Exercise details: Go to the line below that has "Mass Gainer", print it and each line after it exactly, and stop after the line that has "hotmix, spesifikasi pekerjaan"; leave out pictures.

═════ Study material ═════

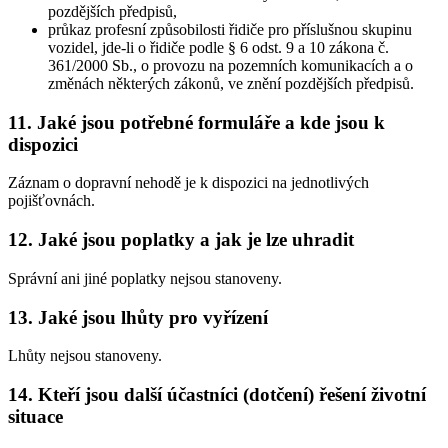
pozdějších předpisů,
průkaz profesní způsobilosti řidiče pro příslušnou skupinu
vozidel, jde-li o řidiče podle § 6 odst. 9 a 10 zákona č.
361/2000 Sb., o provozu na pozemních komunikacích a o
změnách některých zákonů, ve znění pozdějších předpisů.
11. Jaké jsou potřebné formuláře a kde jsou k
dispozici
Záznam o dopravní nehodě je k dispozici na jednotlivých
pojišťovnách.
12. Jaké jsou poplatky a jak je lze uhradit
Správní ani jiné poplatky nejsou stanoveny.
13. Jaké jsou lhůty pro vyřízení
Lhůty nejsou stanoveny.
14. Kteří jsou další účastníci (dotčení) řešení životní
situace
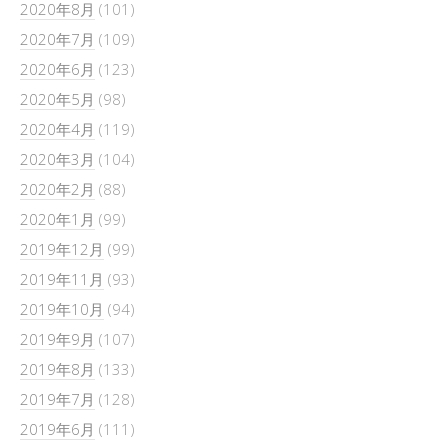
2020年8月
(101)
2020年7月
(109)
2020年6月
(123)
2020年5月
(98)
2020年4月
(119)
2020年3月
(104)
2020年2月
(88)
2020年1月
(99)
2019年12月
(99)
2019年11月
(93)
2019年10月
(94)
2019年9月
(107)
2019年8月
(133)
2019年7月
(128)
2019年6月
(111)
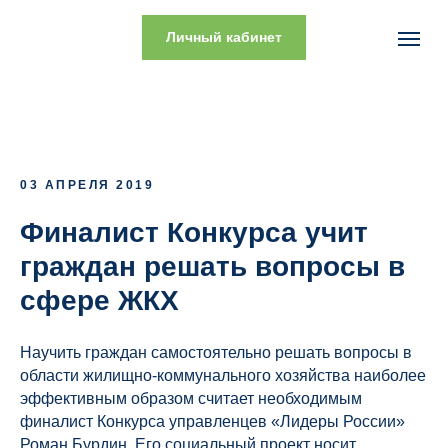
Личный кабинет
03 АПРЕЛЯ 2019
Финалист Конкурса учит
граждан решать вопросы в
сфере ЖКХ
Научить граждан самостоятельно решать вопросы в
области жилищно-коммунального хозяйства наиболее
эффективным образом считает необходимым
финалист Конкурса управленцев «Лидеры России»
Роман Бурдин. Его социальный проект носит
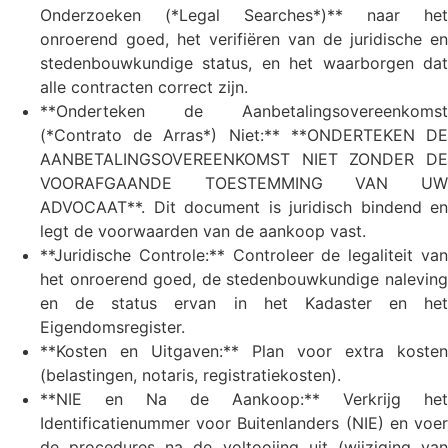
Onderzoeken (*Legal Searches*)** naar het
onroerend goed, het verifiëren van de juridische en
stedenbouwkundige status, en het waarborgen dat
alle contracten correct zijn.
**Onderteken de Aanbetalingsovereenkomst
(*Contrato de Arras*) Niet:** **ONDERTEKEN DE
AANBETALINGSOVEREENKOMST NIET ZONDER DE
VOORAFGAANDE TOESTEMMING VAN UW
ADVOCAAT**. Dit document is juridisch bindend en
legt de voorwaarden van de aankoop vast.
**Juridische Controle:** Controleer de legaliteit van
het onroerend goed, de stedenbouwkundige naleving
en de status ervan in het Kadaster en het
Eigendomsregister.
**Kosten en Uitgaven:** Plan voor extra kosten
(belastingen, notaris, registratiekosten).
**NIE en Na de Aankoop:** Verkrijg het
Identificatienummer voor Buitenlanders (NIE) en voer
de procedures na de voltooiing uit (wijziging van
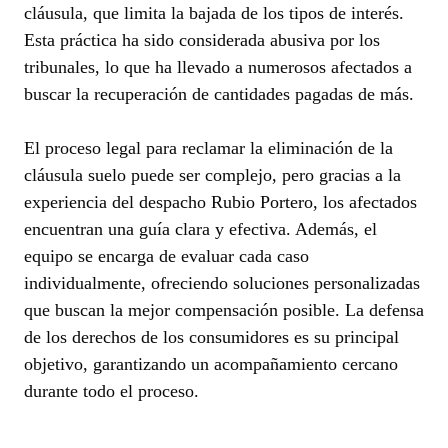
cláusula, que limita la bajada de los tipos de interés.
Esta práctica ha sido considerada abusiva por los
tribunales, lo que ha llevado a numerosos afectados a
buscar la recuperación de cantidades pagadas de más.
El proceso legal para reclamar la eliminación de la
cláusula suelo puede ser complejo, pero gracias a la
experiencia del despacho Rubio Portero, los afectados
encuentran una guía clara y efectiva. Además, el
equipo se encarga de evaluar cada caso
individualmente, ofreciendo soluciones personalizadas
que buscan la mejor compensación posible. La defensa
de los derechos de los consumidores es su principal
objetivo, garantizando un acompañamiento cercano
durante todo el proceso.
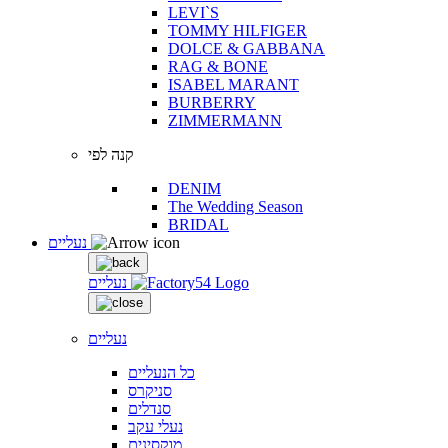
LEVI`S
TOMMY HILFIGER
DOLCE & GABBANA
RAG & BONE
ISABEL MARANT
BURBERRY
ZIMMERMANN
קנה לפי
DENIM
The Wedding Season
BRIDAL
נעליים
נעליים
נעליים
כל הנעליים
סניקרס
סנדלים
נעלי עקב
מוקסינים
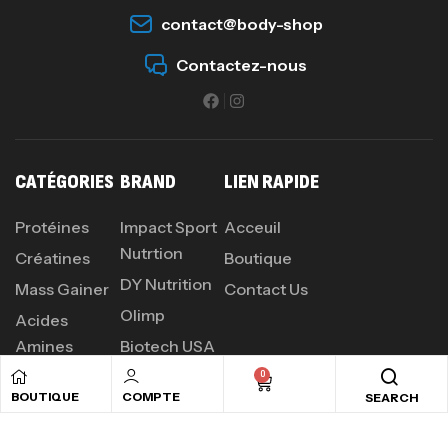
contact@body-shop
Contactez-nous
CATÉGORIES
BRAND
LIEN RAPIDE
Protéines
Impact Sport
Acceuil
Nutrtion
Créatines
Boutique
DY Nutrition
Mass Gainer
Contact Us
Olimp
Acides
Amines
Biotech USA
0
BOUTIQUE
COMPTE
SEARCH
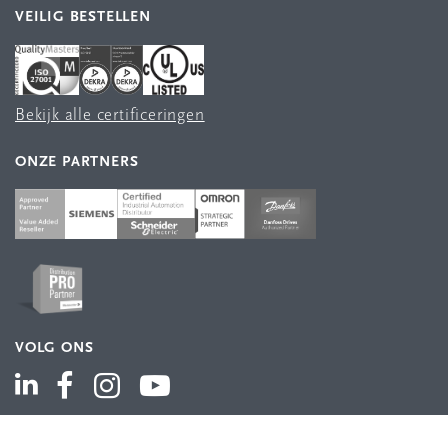
VEILIG BESTELLEN
Bekijk alle certificeringen
ONZE PARTNERS
VOLG ONS
ASSORTIMENT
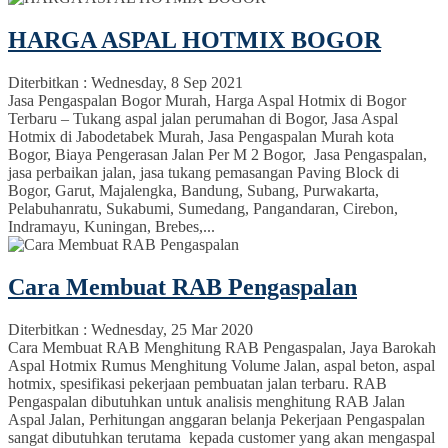
HARGA ASPAL HOTMIX BOGOR
Diterbitkan :
Wednesday, 8 Sep 2021
Jasa Pengaspalan Bogor Murah, Harga Aspal Hotmix di Bogor
Terbaru – Tukang aspal jalan perumahan di Bogor, Jasa Aspal
Hotmix di Jabodetabek Murah, Jasa Pengaspalan Murah kota
Bogor, Biaya Pengerasan Jalan Per M 2 Bogor, Jasa Pengaspalan,
jasa perbaikan jalan, jasa tukang pemasangan Paving Block di
Bogor, Garut, Majalengka, Bandung, Subang, Purwakarta,
Pelabuhanratu, Sukabumi, Sumedang, Pangandaran, Cirebon,
Indramayu, Kuningan, Brebes,...
Cara Membuat RAB Pengaspalan
Diterbitkan :
Wednesday, 25 Mar 2020
Cara Membuat RAB Menghitung RAB Pengaspalan, Jaya Barokah
Aspal Hotmix Rumus Menghitung Volume Jalan, aspal beton, aspal
hotmix, spesifikasi pekerjaan pembuatan jalan terbaru. RAB
Pengaspalan dibutuhkan untuk analisis menghitung RAB Jalan
Aspal Jalan, Perhitungan anggaran belanja Pekerjaan Pengaspalan
sangat dibutuhkan terutama kepada customer yang akan mengaspal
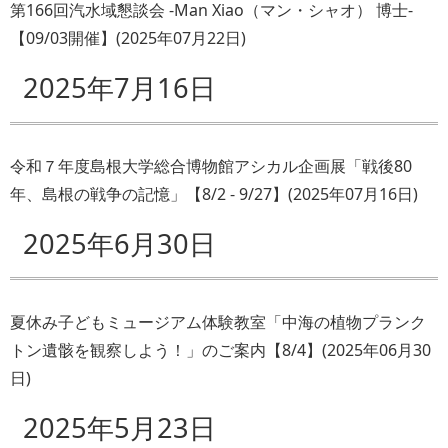
第166回汽水域懇談会 -Man Xiao（マン・シャオ） 博士-
【09/03開催】
(
2025年07月22日
)
2025年7月16日
令和７年度島根大学総合博物館アシカル企画展「戦後80
年、島根の戦争の記憶」【8/2 - 9/27】
(
2025年07月16日
)
2025年6月30日
夏休み子どもミュージアム体験教室「中海の植物プランク
トン遺骸を観察しよう！」のご案内【8/4】
(
2025年06月30
日
)
2025年5月23日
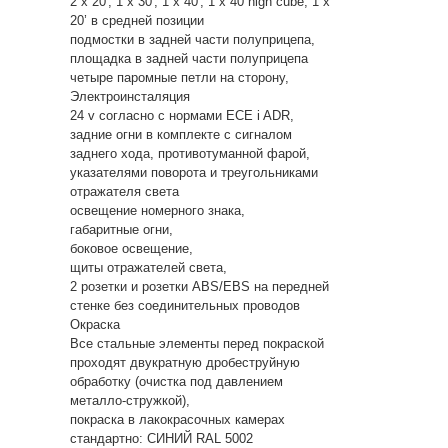
2 x 20', 1 x 30', 1 x 40', 1 x 40 high cube, 1 x
20’ в средней позиции
подмостки в задней части полуприцепа,
площадка в задней части полуприцепа
четыре паромные петли на сторону,
Электроинсталяция
24 v согласно с нормами ECE i ADR,
задние огни в комплекте с сигналом
заднего хода, противотуманной фарой,
указателями поворота и треугольниками
отражателя света
освещение номерного знака,
габаритные огни,
боковое освещение,
щиты отражателей света,
2 розетки и розетки ABS/EBS на передней
стенке без соединительных проводов
Окраска
Все стальные элементы перед покраской
проходят двукратную дробеструйную
обработку (очистка под давлением
металло-стружкой),
покраска в лакокрасочных камерах
стандартно: СИНИЙ RAL 5002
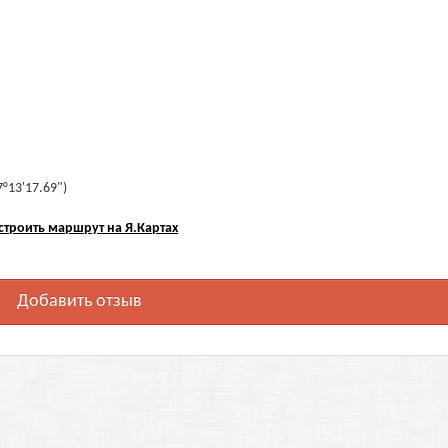
7°13'17.69")
строить маршрут на Я.Картах
Добавить отзыв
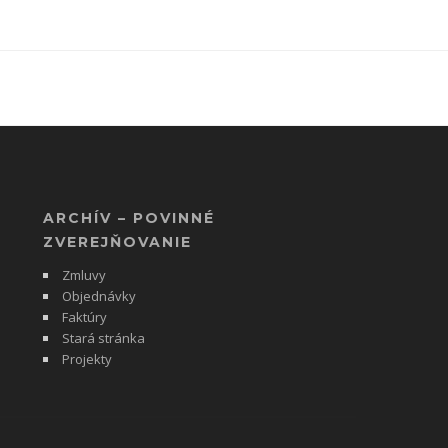
ARCHÍV – POVINNÉ
ZVEREJŇOVANIE
Zmluvy
Objednávky
Faktúry
Stará stránka
Projekty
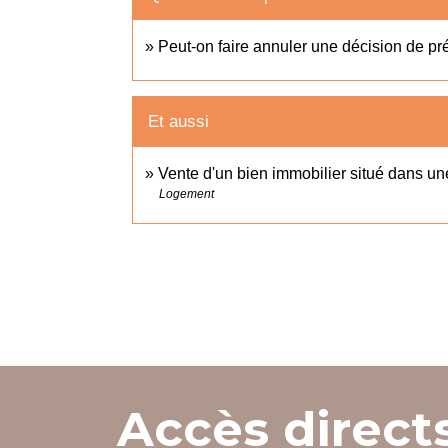
Peut-on faire annuler une décision de pr
Et aussi
Vente d'un bien immobilier situé dans u
Logement
Accès direct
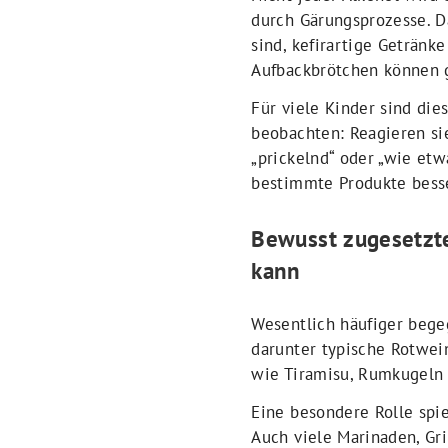
durch Gärungsprozesse. Da
sind, kefirartige Geträn
Aufbackbrötchen können g
Für viele Kinder sind die
beobachten: Reagieren si
„prickelnd“ oder „wie et
bestimmte Produkte bess
Bewusst zugesetzte
kann
Wesentlich häufiger begeg
darunter typische Rotwei
wie Tiramisu, Rumkugeln 
Eine besondere Rolle spi
Auch viele Marinaden, Gr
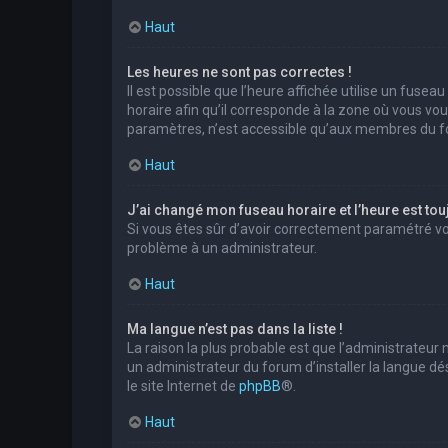
Haut
Les heures ne sont pas correctes !
Il est possible que l’heure affichée utilise un fuse
horaire afin qu’il corresponde à la zone où vous vo
paramètres, n’est accessible qu’aux membres du for
Haut
J’ai changé mon fuseau horaire et l’heure est tou
Si vous êtes sûr d’avoir correctement paramétré votr
problème à un administrateur.
Haut
Ma langue n’est pas dans la liste !
La raison la plus probable est que l’administrateur
un administrateur du forum d’installer la langue dés
le site Internet de
phpBB
®.
Haut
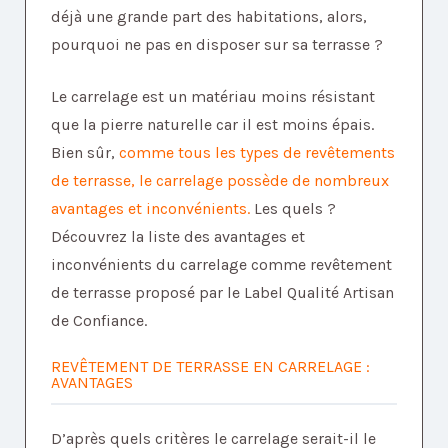
déjà une grande part des habitations, alors,
pourquoi ne pas en disposer sur sa terrasse ?
Le carrelage est un matériau moins résistant
que la pierre naturelle car il est moins épais.
Bien sûr,
comme tous les types de revêtements
de terrasse, le carrelage possède de nombreux
avantages et inconvénients.
Les quels ?
Découvrez la liste des avantages et
inconvénients du carrelage comme revêtement
de terrasse proposé par le Label Qualité Artisan
de Confiance.
REVÊTEMENT DE TERRASSE EN CARRELAGE :
AVANTAGES
D’après quels critères le carrelage serait-il le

═════

Worked solution:
Mass Gainer
Contact Us
Olimp
Acides
Amines
Biotech USA
0
BOUTIQUE
COMPTE
SEARCH
VEILIG BESTELLEN
Bekijk alle certificeringen
ONZE PARTNERS
VOLG ONS
ASSORTIMENT
HARGA ASPAL HOTMIX BOGOR
Diterbitkan :
Wednesday, 8 Sep 2021
Jasa Pengaspalan Bogor Murah, Harga Aspal Hotmix di Bogor
Terbaru – Tukang aspal jalan perumahan di Bogor, Jasa Aspal
Hotmix di Jabodetabek Murah, Jasa Pengaspalan Murah kota
Bogor, Biaya Pengerasan Jalan Per M 2 Bogor, Jasa Pengaspalan,
jasa perbaikan jalan, jasa tukang pemasangan Paving Block di
Bogor, Garut, Majalengka, Bandung, Subang, Purwakarta,
Pelabuhanratu, Sukabumi, Sumedang, Pangandaran, Cirebon,
Indramayu, Kuningan, Brebes,...
Cara Membuat RAB Pengaspalan
Diterbitkan :
Wednesday, 25 Mar 2020
Cara Membuat RAB Menghitung RAB Pengaspalan, Jaya Barokah
Aspal Hotmix Rumus Menghitung Volume Jalan, aspal beton, aspal
hotmix, spesifikasi pekerjaan pembuatan jalan terbaru. RAB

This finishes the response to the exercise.